Freibaum told the company that on Oct. 2, “he sold approximately 2.95 million shares of common stock to satisfy margin calls and applied all of the proceeds to repay outstanding margin debts,” leaving him with about 1.3 million shares of GGP stock and about $3.4 million in margin debt, General Growth said last week in announcing his departure.
In addition, the company said, “given the uncertainty and volatility in the capital markets,” and given that “all distributions currently required to maintain REIT status have already been made this year,” its board of directors has agreed to suspend the payment of dividends on its common stock.

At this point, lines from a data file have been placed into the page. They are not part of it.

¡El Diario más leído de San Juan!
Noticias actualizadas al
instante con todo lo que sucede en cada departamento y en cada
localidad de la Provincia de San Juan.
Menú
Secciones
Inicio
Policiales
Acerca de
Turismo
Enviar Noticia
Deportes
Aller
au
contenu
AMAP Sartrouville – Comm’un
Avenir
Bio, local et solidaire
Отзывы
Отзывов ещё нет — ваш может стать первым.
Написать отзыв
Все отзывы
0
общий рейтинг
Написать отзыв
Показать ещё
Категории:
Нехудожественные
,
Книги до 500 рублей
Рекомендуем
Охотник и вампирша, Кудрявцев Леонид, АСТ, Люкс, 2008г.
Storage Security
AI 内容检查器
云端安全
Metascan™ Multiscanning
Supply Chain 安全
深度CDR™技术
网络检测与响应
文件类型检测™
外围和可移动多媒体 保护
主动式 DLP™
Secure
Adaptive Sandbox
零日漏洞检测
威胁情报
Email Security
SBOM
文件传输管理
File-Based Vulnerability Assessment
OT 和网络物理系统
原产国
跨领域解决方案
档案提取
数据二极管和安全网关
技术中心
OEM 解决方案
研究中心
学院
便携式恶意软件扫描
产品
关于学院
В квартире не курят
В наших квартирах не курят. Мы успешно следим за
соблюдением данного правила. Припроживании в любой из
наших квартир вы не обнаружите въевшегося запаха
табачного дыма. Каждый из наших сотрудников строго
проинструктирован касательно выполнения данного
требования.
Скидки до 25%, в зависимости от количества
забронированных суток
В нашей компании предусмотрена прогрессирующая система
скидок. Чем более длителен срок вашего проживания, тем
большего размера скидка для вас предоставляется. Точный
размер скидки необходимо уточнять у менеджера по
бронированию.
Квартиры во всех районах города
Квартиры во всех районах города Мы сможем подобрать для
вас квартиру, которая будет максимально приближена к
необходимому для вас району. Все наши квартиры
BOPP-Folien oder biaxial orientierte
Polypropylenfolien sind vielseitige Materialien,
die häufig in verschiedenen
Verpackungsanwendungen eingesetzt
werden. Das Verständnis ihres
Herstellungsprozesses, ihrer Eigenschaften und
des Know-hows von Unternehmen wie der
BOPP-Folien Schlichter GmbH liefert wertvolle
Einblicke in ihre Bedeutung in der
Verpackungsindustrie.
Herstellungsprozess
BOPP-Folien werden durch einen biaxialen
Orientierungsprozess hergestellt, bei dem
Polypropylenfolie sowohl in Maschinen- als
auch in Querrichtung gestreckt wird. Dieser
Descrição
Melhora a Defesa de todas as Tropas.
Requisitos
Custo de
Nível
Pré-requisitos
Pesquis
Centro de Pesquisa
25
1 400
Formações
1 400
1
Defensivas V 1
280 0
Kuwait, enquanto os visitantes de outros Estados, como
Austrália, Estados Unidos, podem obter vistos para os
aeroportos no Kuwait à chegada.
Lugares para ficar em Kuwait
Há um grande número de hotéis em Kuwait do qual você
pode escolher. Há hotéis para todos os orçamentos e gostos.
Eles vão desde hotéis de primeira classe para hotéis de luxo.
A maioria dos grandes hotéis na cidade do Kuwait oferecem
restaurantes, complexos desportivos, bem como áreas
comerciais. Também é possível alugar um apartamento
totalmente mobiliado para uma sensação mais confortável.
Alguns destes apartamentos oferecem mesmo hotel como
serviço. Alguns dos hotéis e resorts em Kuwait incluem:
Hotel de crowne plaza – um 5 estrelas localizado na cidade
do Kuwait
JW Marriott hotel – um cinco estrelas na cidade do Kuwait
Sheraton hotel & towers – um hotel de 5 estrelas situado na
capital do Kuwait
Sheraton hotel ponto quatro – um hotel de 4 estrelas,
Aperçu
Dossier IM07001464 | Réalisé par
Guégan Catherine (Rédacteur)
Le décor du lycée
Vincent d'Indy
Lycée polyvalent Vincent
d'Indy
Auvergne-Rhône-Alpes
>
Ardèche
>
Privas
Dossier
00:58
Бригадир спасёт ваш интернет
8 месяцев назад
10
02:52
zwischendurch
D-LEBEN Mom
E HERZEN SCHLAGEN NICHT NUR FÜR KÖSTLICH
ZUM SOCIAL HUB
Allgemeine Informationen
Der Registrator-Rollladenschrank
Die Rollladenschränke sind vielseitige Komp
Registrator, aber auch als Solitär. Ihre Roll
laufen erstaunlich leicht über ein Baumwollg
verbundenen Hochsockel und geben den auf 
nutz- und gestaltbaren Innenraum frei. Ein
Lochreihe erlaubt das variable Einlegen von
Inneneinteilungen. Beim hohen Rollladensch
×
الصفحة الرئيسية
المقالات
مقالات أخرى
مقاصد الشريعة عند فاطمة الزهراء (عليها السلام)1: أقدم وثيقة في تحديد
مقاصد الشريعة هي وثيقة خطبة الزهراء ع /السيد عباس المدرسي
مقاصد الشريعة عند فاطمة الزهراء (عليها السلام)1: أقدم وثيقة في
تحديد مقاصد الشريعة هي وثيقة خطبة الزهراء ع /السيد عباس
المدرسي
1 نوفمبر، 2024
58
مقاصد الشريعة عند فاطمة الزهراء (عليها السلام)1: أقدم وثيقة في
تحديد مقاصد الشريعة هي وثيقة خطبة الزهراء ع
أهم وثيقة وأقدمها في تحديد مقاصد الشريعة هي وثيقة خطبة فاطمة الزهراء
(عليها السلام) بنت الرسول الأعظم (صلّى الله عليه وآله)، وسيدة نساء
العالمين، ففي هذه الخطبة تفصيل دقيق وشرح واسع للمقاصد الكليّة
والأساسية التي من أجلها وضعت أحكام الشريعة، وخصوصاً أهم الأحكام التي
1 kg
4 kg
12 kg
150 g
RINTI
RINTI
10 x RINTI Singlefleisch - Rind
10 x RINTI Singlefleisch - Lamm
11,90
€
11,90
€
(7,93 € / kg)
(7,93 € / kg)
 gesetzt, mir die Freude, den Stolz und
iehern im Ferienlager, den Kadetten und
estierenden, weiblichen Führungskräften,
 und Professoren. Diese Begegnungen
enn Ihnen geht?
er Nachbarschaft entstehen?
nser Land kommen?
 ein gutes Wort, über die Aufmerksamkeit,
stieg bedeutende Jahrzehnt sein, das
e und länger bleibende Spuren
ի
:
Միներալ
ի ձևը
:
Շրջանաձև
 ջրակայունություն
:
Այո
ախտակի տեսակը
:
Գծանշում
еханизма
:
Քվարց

Yet, although GGP shares rose slightly Friday on the news, they have since resumed their decline.
General Growth Properties Inc. (NYSE: GGP) – owner of Providence Place, the Swansea Mall and the Silver City Galleria in Taunton – is one of the nation’s largest publicly traded real estate investment trusts (REITs) based on market capitalization. GGP’s portfolio includes about 200 million square feet of retail space and more than 24,000 stores, as well as stakes in various master-planned community developments and commercial office buildings. Additional information is available at www.ggp.com.